Be drunk with Love, for Love is all that exists.
Where is intimacy found if not in the give and take of Love.
Countless love songs speak of the wonder and the pain of love. Many more will be written whose pouring of emotion will only cease when we will be no more; or if we continue at the rate we’re going until we wipe each other out.
Having the love of the love of our life gives us a high like no other. Yet, falling in love and being in love are a universe apart despite the interlinking of their infinitely sacred and profane complexities. As for staying in love, it takes hard work to contain, let alone beat the corrosive tentacles of everyday concerns and chores mired in our very own flawed beings, idiosyncratic traits, and comforting habits. I will not even hint at the toll of totally unexpected life-changing experiences because, despite their horror, I still want to sing about how fabulous it is to grow in togetherness.
Yet why is it so hard for lovers to communicate their intimacy for each other? More so in a wired world of increasing disconnect.
Both a burst and a glow of iridescent physical, emotional, mental and soulful closeness, lovers’ intimacy is the oldest incomparable rhapsody. Which is why the power of music and song come close in capturing its essence in so many different, haunting strains. It is easy to hear in ballads melting out of incredible voices or the heart’s cry in the likes of Bon Jovi’s rocking ‘Bed of Roses’. There is indeed a never-ending count of songs from all over the world through the musical timbre of the Italian language or the mellifluous sound of Spanish gives their singers an edge.
Curiously, what has got me writing about lovers’ intimacy is no typical heart-wrenching song reverberating torrential passion; but one whose title conjures not a flicker of romance.
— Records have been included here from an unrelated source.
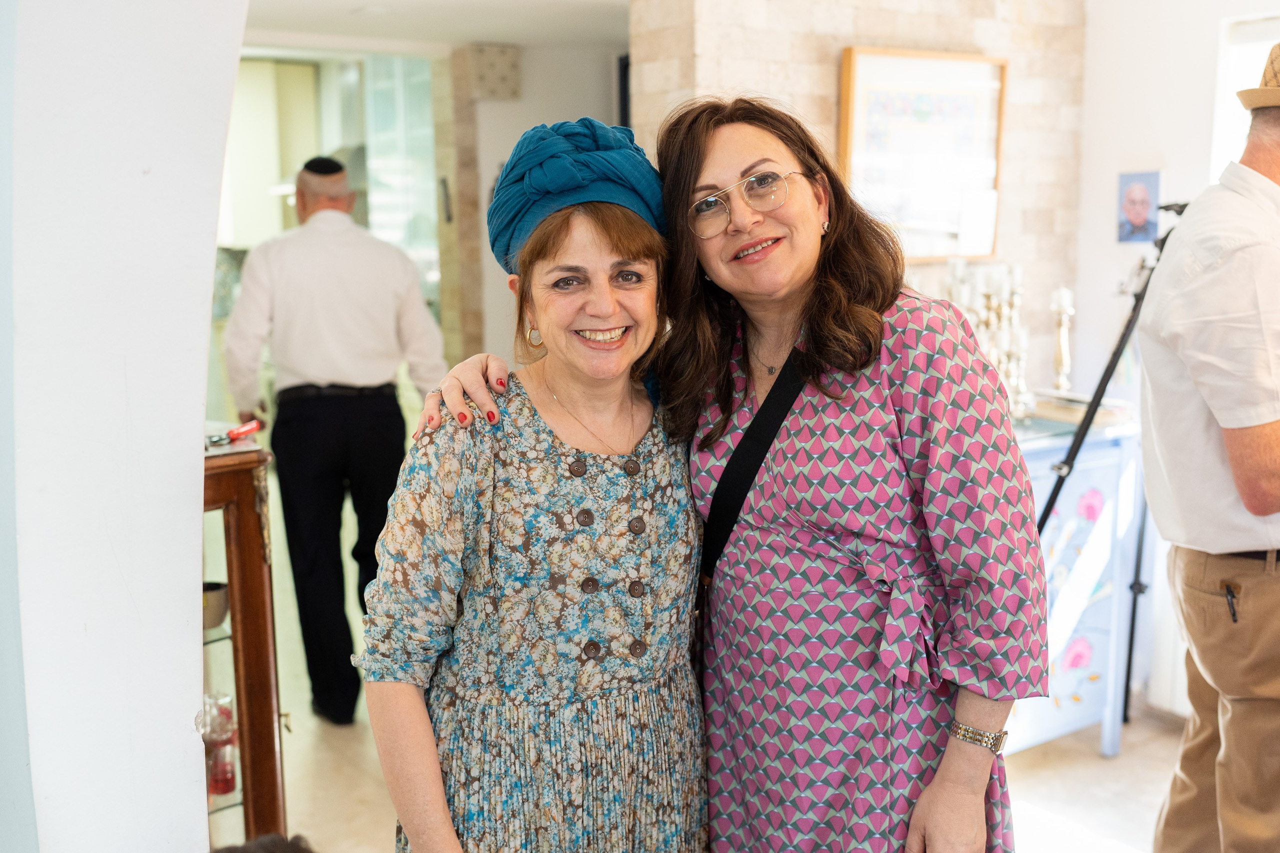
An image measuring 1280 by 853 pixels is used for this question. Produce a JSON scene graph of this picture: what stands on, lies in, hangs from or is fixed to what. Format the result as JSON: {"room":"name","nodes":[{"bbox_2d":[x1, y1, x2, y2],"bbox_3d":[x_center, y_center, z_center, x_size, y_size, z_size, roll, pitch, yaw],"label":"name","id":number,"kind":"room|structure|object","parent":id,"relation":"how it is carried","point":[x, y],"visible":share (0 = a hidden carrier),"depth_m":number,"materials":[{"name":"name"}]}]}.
{"room":"living room","nodes":[
{"label":"living room","id":0,"kind":"room"},
{"bbox_2d":[0,0,246,852],"bbox_3d":[-0.909,-0.001,1.669,0.668,2.778,0.765,-7,11,-34],"label":"white wall","id":1,"kind":"structure","parent":0,"point":[194,488],"depth_m":1.71,"materials":[{"name":"white paint"}]},
{"bbox_2d":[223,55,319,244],"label":"kitchen cabinet","id":2,"kind":"object","parent":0,"point":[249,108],"visible":0.51,"depth_m":7.62,"materials":[{"name":"white"}]},
{"bbox_2d":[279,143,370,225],"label":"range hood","id":3,"kind":"object","parent":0,"point":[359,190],"visible":0.23,"depth_m":6.96,"materials":[{"name":"silver metal"}]},
{"bbox_2d":[236,0,634,55],"bbox_3d":[-0.775,-1.728,4.571,3.906,0.114,3.928,-7,11,-34],"label":"ceiling","id":4,"kind":"structure","parent":0,"point":[509,36],"depth_m":5.58,"materials":[{"name":"white paint"}]},
{"bbox_2d":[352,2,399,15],"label":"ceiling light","id":5,"kind":"object","parent":4,"relation":"attached to","point":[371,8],"visible":0.98,"depth_m":5.28,"materials":[{"name":"white"}]},
{"bbox_2d":[436,42,626,370],"bbox_3d":[-0.466,-0.727,6.729,1.394,2.544,0.478,-7,11,-34],"label":"back wall","id":6,"kind":"structure","parent":0,"point":[504,292],"depth_m":6.55,"materials":[{"name":"paint"}]},
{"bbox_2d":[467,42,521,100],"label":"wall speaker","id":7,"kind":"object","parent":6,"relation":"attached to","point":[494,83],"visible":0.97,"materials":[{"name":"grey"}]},
{"bbox_2d":[248,479,1188,852],"bbox_3d":[-0.308,1.130,3.587,6.109,0.106,8.758,-7,11,-34],"label":"floor","id":8,"kind":"structure","parent":0,"point":[294,806],"depth_m":3.78,"materials":[{"name":"beige stone"}]},
{"bbox_2d":[198,433,287,846],"bbox_3d":[-1.185,0.642,2.584,0.806,1.176,0.433,-7,11,-34],"label":"display cabinet","id":9,"kind":"object","parent":8,"relation":"on","point":[236,506],"visible":0.4,"depth_m":2.61,"materials":[{"name":"brown wood"}]},
{"bbox_2d":[202,579,228,629],"bbox_3d":[-0.903,0.373,2.578,0.113,0.083,0.110,-7,11,-34],"label":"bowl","id":10,"kind":"object","parent":9,"relation":"in","point":[216,590],"visible":0.5,"depth_m":2.55,"materials":[{"name":"silver metal"}]},
{"bbox_2d":[202,691,237,795],"bbox_3d":[-0.891,0.665,2.620,0.082,0.203,0.082,-7,11,-34],"label":"jar","id":11,"kind":"object","parent":9,"relation":"in","point":[229,712],"visible":0.72,"depth_m":2.60,"materials":[{"name":"red glass"}]},
{"bbox_2d":[205,418,261,446],"bbox_3d":[-0.874,0.017,2.646,0.139,0.025,0.095,-7,11,-34],"label":"red tool","id":12,"kind":"object","parent":9,"relation":"on","point":[249,428],"visible":0.94,"depth_m":2.66,"materials":[{"name":"red"}]},
{"bbox_2d":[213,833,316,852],"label":"person","id":13,"kind":"object","parent":8,"relation":"on","point":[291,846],"visible":0.98,"depth_m":1.56},
{"bbox_2d":[223,156,444,723],"bbox_3d":[-1.020,0.042,4.256,0.585,1.864,0.595,3,9,20],"label":"man","id":14,"kind":"object","parent":8,"relation":"on","point":[336,414],"visible":0.97,"depth_m":4.05},
{"bbox_2d":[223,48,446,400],"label":"doorway","id":15,"kind":"object","parent":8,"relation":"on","point":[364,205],"visible":0.36,"depth_m":7.09,"materials":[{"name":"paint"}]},
{"bbox_2d":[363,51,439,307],"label":"glass door","id":16,"kind":"object","parent":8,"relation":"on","point":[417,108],"visible":0.33,"depth_m":7.58,"materials":[{"name":"glass"}]},
{"bbox_2d":[363,115,706,852],"bbox_3d":[-0.130,0.411,2.095,0.599,1.681,0.561,-7,11,-34],"label":"woman","id":17,"kind":"object","parent":8,"relation":"on","point":[574,491],"visible":0.99,"depth_m":1.94},
{"bbox_2d":[417,97,1040,852],"bbox_3d":[0.171,0.358,2.169,0.734,1.802,0.864,-7,11,-34],"label":"woman","id":18,"kind":"object","parent":8,"relation":"on","point":[810,404],"visible":0.91,"depth_m":1.92},
{"bbox_2d":[1007,412,1145,756],"bbox_3d":[1.042,0.520,3.898,1.019,0.986,0.556,-7,11,-34],"label":"blue cabinet","id":19,"kind":"object","parent":8,"relation":"on","point":[1085,610],"visible":0.37,"depth_m":3.80,"materials":[{"name":"blue wood"}]},
{"bbox_2d":[943,258,1031,417],"bbox_3d":[1.109,-0.279,3.983,0.284,0.501,0.269,-7,11,-34],"label":"candelabra","id":20,"kind":"object","parent":19,"relation":"on","point":[1018,269],"visible":0.68,"depth_m":3.94,"materials":[{"name":"silver metal"}]},
{"bbox_2d":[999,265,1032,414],"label":"candlestick","id":21,"kind":"object","parent":19,"relation":"on","point":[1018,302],"visible":0.8,"depth_m":3.97,"materials":[{"name":"silver metal"}]},
{"bbox_2d":[1048,286,1075,393],"bbox_3d":[1.402,-0.271,4.135,0.103,0.410,0.102,-7,11,-34],"label":"candlestick","id":22,"kind":"object","parent":19,"relation":"on","point":[1060,356],"visible":0.93,"depth_m":4.12,"materials":[{"name":"metal"}]},
{"bbox_2d":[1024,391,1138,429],"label":"book","id":23,"kind":"object","parent":19,"relation":"on","point":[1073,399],"visible":0.63,"depth_m":3.95,"materials":[{"name":"paper"}]},
{"bbox_2d":[1030,202,1182,721],"bbox_3d":[1.449,0.188,3.658,0.733,1.707,0.618,-7,11,-34],"label":"tripod","id":24,"kind":"object","parent":8,"relation":"on","point":[1043,523],"visible":0.53,"depth_m":3.63,"materials":[{"name":"black metal"}]},
{"bbox_2d":[1135,47,1279,852],"bbox_3d":[1.452,0.176,2.752,0.751,2.033,0.549,-7,11,-34],"label":"man","id":25,"kind":"object","parent":8,"relation":"on","point":[1266,448],"visible":0.99,"depth_m":2.57},
{"bbox_2d":[1223,582,1239,623],"bbox_3d":[1.268,0.376,2.661,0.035,0.063,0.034,-7,11,-34],"label":"pen","id":26,"kind":"object","parent":25,"relation":"in","point":[1233,613],"visible":0.97,"depth_m":2.66,"materials":[{"name":"black plastic"}]},
{"bbox_2d":[631,0,1084,395],"bbox_3d":[0.773,-0.449,4.363,1.586,2.686,0.338,-7,11,-34],"label":"brick wall","id":27,"kind":"structure","parent":0,"point":[795,48],"depth_m":4.20,"materials":[{"name":"brick"}]},
{"bbox_2d":[839,47,1005,261],"bbox_3d":[0.935,-0.888,4.128,0.616,0.684,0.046,-7,11,-34],"label":"framed picture","id":28,"kind":"object","parent":27,"relation":"attached to","point":[847,55],"visible":0.88,"depth_m":4.12,"materials":[{"name":"brown"}]},
{"bbox_2d":[1069,0,1279,714],"bbox_3d":[2.529,-0.209,3.053,0.223,2.721,3.626,-7,11,-34],"label":"right wall","id":29,"kind":"structure","parent":0,"point":[1093,33],"depth_m":4.22,"materials":[{"name":"white paint"}]},
{"bbox_2d":[1116,170,1161,244],"bbox_3d":[1.669,-0.723,4.158,0.024,0.239,0.159,-7,11,-34],"label":"portrait picture","id":30,"kind":"object","parent":29,"relation":"attached to","point":[1135,212],"visible":0.97,"depth_m":4.15},
{"bbox_2d":[1211,11,1279,177],"bbox_3d":[2.231,-0.595,3.778,0.152,1.338,1.112,-7,11,-34],"label":"window","id":31,"kind":"structure","parent":29,"relation":"in","point":[1231,73],"depth_m":4.06,"materials":[{"name":"white"}]}
]}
On first hearing, it even makes you wonder whether the whistling bits dumb it down. I can even imagine many saying that is unlikely to be remembered as one of the most beautiful love songs ever. I am referring to Francesco Gabbani’s minted ‘Viceversa,’ the song with which he clinched second place in this year’s 25-hour Sanremo marathon which came to a close last Saturday.
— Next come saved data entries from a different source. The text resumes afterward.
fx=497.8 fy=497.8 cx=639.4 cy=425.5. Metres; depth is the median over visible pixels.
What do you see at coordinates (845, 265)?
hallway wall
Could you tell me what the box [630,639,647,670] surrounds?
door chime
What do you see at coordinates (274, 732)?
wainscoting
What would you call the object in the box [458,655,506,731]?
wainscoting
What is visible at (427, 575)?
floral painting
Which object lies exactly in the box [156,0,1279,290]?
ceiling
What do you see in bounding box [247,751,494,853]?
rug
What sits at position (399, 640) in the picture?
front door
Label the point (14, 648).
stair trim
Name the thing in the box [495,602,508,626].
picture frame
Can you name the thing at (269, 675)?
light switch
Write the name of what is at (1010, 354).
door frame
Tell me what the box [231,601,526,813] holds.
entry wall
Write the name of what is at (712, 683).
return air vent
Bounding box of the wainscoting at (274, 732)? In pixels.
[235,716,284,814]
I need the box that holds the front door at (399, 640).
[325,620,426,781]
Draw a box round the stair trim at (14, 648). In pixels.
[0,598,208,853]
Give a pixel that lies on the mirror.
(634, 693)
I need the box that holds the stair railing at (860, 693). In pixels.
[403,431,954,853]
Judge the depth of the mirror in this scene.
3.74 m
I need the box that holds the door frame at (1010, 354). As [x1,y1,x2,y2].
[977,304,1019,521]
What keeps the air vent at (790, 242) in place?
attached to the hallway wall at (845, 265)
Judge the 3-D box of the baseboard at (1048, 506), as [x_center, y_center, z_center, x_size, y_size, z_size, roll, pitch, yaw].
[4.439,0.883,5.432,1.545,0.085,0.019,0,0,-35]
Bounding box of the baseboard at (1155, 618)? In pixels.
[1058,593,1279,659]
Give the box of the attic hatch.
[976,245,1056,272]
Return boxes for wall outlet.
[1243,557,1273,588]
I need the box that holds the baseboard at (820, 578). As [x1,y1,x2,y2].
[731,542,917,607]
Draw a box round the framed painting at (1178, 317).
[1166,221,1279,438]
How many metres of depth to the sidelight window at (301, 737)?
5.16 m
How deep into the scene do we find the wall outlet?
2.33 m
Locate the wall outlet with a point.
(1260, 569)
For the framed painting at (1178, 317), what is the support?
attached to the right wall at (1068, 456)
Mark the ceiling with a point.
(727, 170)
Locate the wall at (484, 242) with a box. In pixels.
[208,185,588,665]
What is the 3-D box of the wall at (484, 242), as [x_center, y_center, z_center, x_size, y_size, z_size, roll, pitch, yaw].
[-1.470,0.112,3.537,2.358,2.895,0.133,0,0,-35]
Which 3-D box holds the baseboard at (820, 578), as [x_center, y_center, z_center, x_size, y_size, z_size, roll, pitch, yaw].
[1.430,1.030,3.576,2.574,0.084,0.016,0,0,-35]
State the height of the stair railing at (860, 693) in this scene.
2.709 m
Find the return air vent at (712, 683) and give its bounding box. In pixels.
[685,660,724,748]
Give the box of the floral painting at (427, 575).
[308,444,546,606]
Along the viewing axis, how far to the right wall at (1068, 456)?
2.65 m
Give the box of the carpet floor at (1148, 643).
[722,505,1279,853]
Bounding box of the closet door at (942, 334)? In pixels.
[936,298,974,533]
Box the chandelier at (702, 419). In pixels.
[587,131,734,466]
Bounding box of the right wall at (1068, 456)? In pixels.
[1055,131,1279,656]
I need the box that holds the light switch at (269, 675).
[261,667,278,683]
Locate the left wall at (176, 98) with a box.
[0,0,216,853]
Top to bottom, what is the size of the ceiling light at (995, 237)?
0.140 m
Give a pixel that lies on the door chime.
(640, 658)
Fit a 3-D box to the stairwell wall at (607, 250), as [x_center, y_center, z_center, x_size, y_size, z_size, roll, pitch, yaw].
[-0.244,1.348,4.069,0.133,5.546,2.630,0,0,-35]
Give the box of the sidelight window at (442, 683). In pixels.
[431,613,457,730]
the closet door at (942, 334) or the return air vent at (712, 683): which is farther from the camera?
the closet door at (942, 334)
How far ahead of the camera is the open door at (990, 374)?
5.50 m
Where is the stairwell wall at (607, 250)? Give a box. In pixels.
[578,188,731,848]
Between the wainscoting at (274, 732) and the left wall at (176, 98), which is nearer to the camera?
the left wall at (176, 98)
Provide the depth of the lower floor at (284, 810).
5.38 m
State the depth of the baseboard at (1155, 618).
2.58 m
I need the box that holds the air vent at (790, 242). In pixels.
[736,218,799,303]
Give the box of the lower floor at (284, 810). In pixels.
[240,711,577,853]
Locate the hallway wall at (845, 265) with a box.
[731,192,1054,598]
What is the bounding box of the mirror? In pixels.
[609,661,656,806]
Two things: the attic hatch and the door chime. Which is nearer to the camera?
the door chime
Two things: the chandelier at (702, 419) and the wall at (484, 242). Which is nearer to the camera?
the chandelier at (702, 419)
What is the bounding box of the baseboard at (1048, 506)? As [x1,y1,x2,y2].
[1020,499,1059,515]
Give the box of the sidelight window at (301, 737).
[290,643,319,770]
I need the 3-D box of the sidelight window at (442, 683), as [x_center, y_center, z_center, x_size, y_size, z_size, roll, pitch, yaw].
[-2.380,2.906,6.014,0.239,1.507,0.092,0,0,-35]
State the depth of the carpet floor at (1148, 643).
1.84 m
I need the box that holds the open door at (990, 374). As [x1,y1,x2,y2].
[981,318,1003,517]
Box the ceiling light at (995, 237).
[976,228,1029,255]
For the record, Gabbani – who uncannily resembles Domenico Modugno of ‘Volare’ fame, is the Italian songwriter who three years ago lifted the trophy at the same festival with a song which showcased his irresistible charisma and extraordinarily clever exuberance only a year after he won the Newcomers Section at Sanremo itself. The expectation to score a hattrick was high among his adoring fans and he almost did with a totally different type of song. This manifests his artistic integrity to venture down new avenues while putting himself to the test in the most public of ways.
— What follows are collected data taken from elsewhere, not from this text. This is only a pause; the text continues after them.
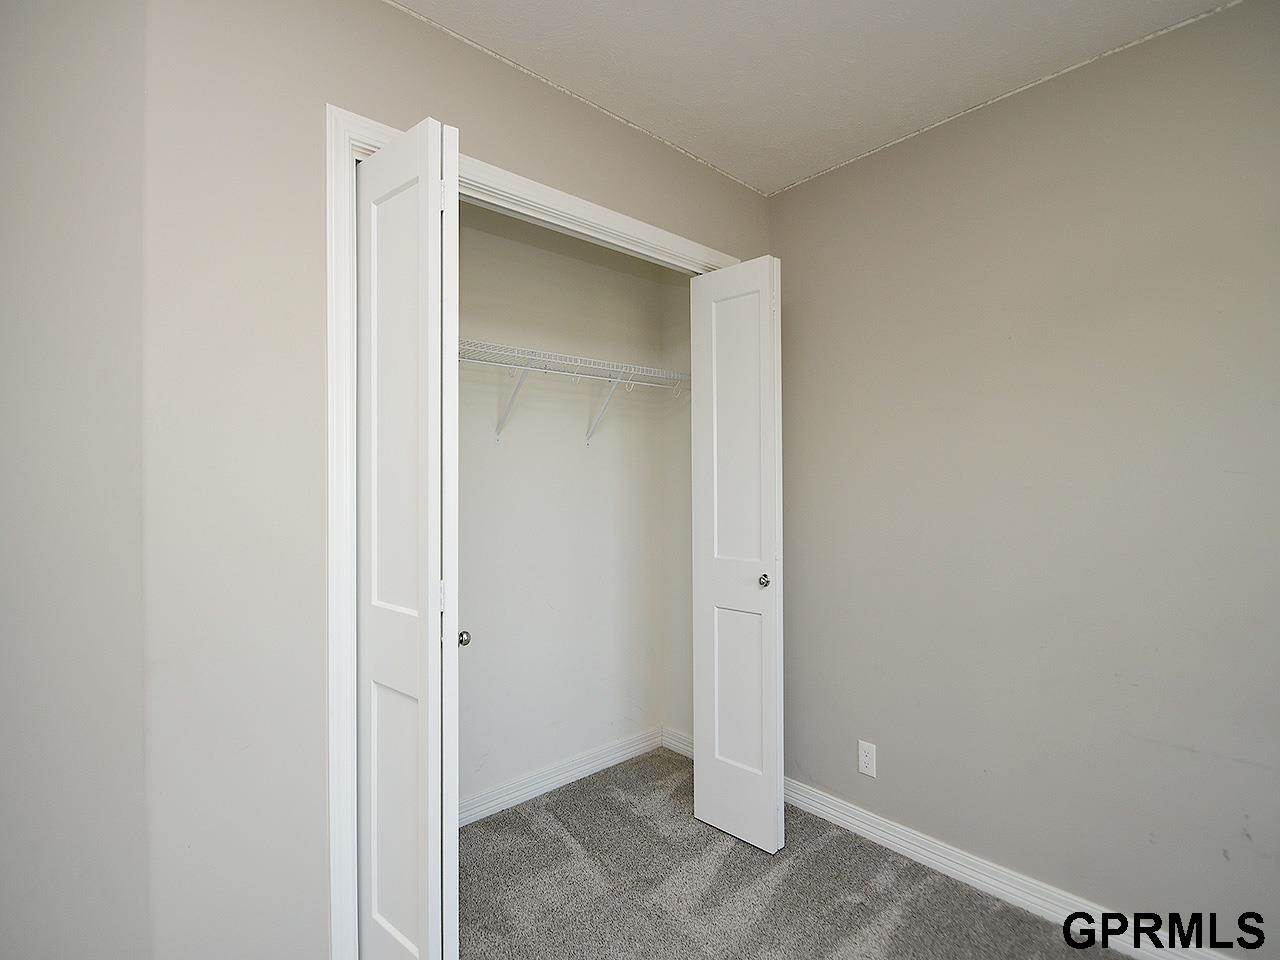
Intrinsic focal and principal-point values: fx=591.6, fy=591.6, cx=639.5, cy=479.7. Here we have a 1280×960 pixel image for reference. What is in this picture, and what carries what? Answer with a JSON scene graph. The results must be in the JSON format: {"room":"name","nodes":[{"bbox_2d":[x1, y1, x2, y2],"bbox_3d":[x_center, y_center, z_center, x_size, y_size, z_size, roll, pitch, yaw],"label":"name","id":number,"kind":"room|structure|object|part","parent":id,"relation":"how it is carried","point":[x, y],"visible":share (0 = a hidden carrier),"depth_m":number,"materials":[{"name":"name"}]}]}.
{"room":"bedroom","nodes":[
{"label":"bedroom","id":0,"kind":"room"},
{"bbox_2d":[0,0,147,959],"bbox_3d":[-1.255,0.091,0.932,0.628,2.477,0.491,0,0,-42],"label":"left wall","id":1,"kind":"structure","parent":0,"point":[6,173],"depth_m":1.09,"materials":[{"name":"grey paint"}]},
{"bbox_2d":[131,2,775,959],"bbox_3d":[-0.252,0.046,1.877,2.029,2.529,0.131,0,0,-42],"label":"closet wall","id":2,"kind":"structure","parent":0,"point":[576,125],"depth_m":1.29,"materials":[{"name":"paint"}]},
{"bbox_2d":[327,109,747,959],"bbox_3d":[-0.127,0.245,1.934,1.590,2.177,0.048,0,0,-42],"label":"door frame","id":3,"kind":"structure","parent":2,"relation":"attached to","point":[382,130],"depth_m":1.40,"materials":[{"name":"white paint"}]},
{"bbox_2d":[351,114,461,959],"bbox_3d":[-0.569,0.280,1.416,0.141,2.111,0.477,0,0,-42],"label":"left bifold door","id":4,"kind":"structure","parent":3,"relation":"attached to","point":[422,606],"depth_m":1.30,"materials":[{"name":"white paint"}]},
{"bbox_3d":[-0.582,0.809,1.428,0.048,0.671,0.152,0,0,-42],"label":"panel","id":5,"kind":"part","parent":4,"relation":"part of","materials":[{"name":"white paint"}]},
{"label":"panel","id":6,"kind":"part","parent":4,"relation":"part of","materials":[{"name":"white paint"}]},
{"bbox_3d":[-0.490,0.290,1.477,0.017,0.070,0.018,0,0,-42],"label":"hinge","id":7,"kind":"part","parent":4,"relation":"part of","materials":[{"name":"metal"}]},
{"bbox_3d":[-0.474,0.420,1.575,0.035,0.040,0.038,0,0,-42],"label":"closet knob","id":8,"kind":"part","parent":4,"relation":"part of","materials":[{"name":"metal"}]},
{"bbox_2d":[687,256,784,854],"bbox_3d":[0.347,0.274,2.200,0.131,2.096,0.439,0,0,-42],"label":"right bifold door","id":9,"kind":"structure","parent":3,"relation":"attached to","point":[727,824],"depth_m":2.12,"materials":[{"name":"white paint"}]},
{"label":"panel","id":10,"kind":"part","parent":9,"relation":"part of","materials":[{"name":"white paint"}]},
{"bbox_3d":[0.366,0.785,2.219,0.050,0.665,0.189,0,0,-42],"label":"panel","id":11,"kind":"part","parent":9,"relation":"part of","materials":[{"name":"white paint"}]},
{"bbox_3d":[0.452,0.371,2.177,0.044,0.048,0.040,0,0,-42],"label":"knob","id":12,"kind":"part","parent":9,"relation":"part of","materials":[{"name":"silver metal"}]},
{"bbox_2d":[458,202,668,815],"bbox_3d":[-0.542,0.065,2.449,1.756,2.493,0.121,0,0,-42],"label":"closet back wall","id":13,"kind":"structure","parent":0,"point":[560,259],"depth_m":2.54,"materials":[{"name":"white paint"}]},
{"bbox_2d":[458,726,666,826],"bbox_3d":[-0.549,1.261,2.350,1.781,0.095,0.017,0,0,-42],"label":"closet back baseboard","id":14,"kind":"structure","parent":13,"relation":"attached to","point":[579,765],"depth_m":2.51,"materials":[{"name":"white paint"}]},
{"bbox_2d":[459,339,689,445],"bbox_3d":[-0.421,-0.319,2.291,1.609,0.334,0.342,0,0,-42],"label":"wire shelf","id":15,"kind":"object","parent":13,"relation":"attached to","point":[616,380],"visible":0.58,"depth_m":2.34,"materials":[{"name":"white metal"}]},
{"bbox_2d":[661,268,694,749],"bbox_3d":[0.318,0.073,2.828,0.148,2.509,0.501,0,0,-42],"label":"closet side wall","id":16,"kind":"structure","parent":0,"point":[682,447],"depth_m":2.90,"materials":[{"name":"white paint"}]},
{"bbox_2d":[661,727,693,758],"bbox_3d":[0.298,1.273,2.734,0.016,0.098,0.561,0,0,-42],"label":"closet side baseboard","id":17,"kind":"structure","parent":16,"relation":"attached to","point":[685,751],"depth_m":2.85,"materials":[{"name":"white paint"}]},
{"bbox_2d":[453,748,1141,959],"bbox_3d":[0.168,1.342,0.723,3.364,0.099,3.990,0,0,-42],"label":"carpet floor","id":18,"kind":"structure","parent":0,"point":[557,840],"depth_m":1.86,"materials":[{"name":"grey carpet"}]},
{"bbox_2d":[390,0,1248,194],"bbox_3d":[0.244,-1.244,0.700,3.226,0.110,3.697,0,0,-42],"label":"ceiling","id":19,"kind":"structure","parent":0,"point":[833,4],"depth_m":1.67,"materials":[{"name":"white paint"}]},
{"bbox_2d":[769,0,1279,955],"bbox_3d":[1.483,0.052,1.579,0.128,2.505,3.106,0,0,-42],"label":"right wall","id":20,"kind":"structure","parent":0,"point":[828,178],"depth_m":1.75,"materials":[{"name":"paint"}]},
{"bbox_2d":[858,740,876,777],"bbox_3d":[0.830,1.021,2.163,0.008,0.117,0.072,0,0,-42],"label":"electrical outlet","id":21,"kind":"object","parent":20,"relation":"attached to","point":[867,759],"visible":0.99,"depth_m":2.16,"materials":[{"name":"white plastic"}]},
{"bbox_2d":[780,777,1237,957],"bbox_3d":[1.372,1.261,1.582,0.017,0.093,2.721,0,0,-42],"label":"right baseboard","id":22,"kind":"structure","parent":20,"relation":"attached to","point":[963,856],"depth_m":1.86,"materials":[{"name":"white paint"}]}
]}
Significantly, the guitar- piano- bass- drums playing Gabbani is not a product of any talent show which I believe gives him his raw authenticity. Having inherited the passion from his parents who still run the only music shop in Carrara, (his father used to play in a local band while his younger brother is a musician too) Gabbani has been honing his music for a good number of years. Anyone who follows his compositions is familiar with his remarkable richness.
For anyone unfamiliar with Sanremo, it is Italy’s ‘holy of holies’ musical festival which grinds the nation to a halt for five days followed by days of nationwide debate. This year’s 70th edition broke all market share records and annihilated all other news headlines in the press.
It has turned out to be a sort of Gabbani week for me since his three-year-old triumphant blast of a song – ‘Occidentalis’ Karma’ – somehow flowed through an article I have just written about artificiality, Having to Be.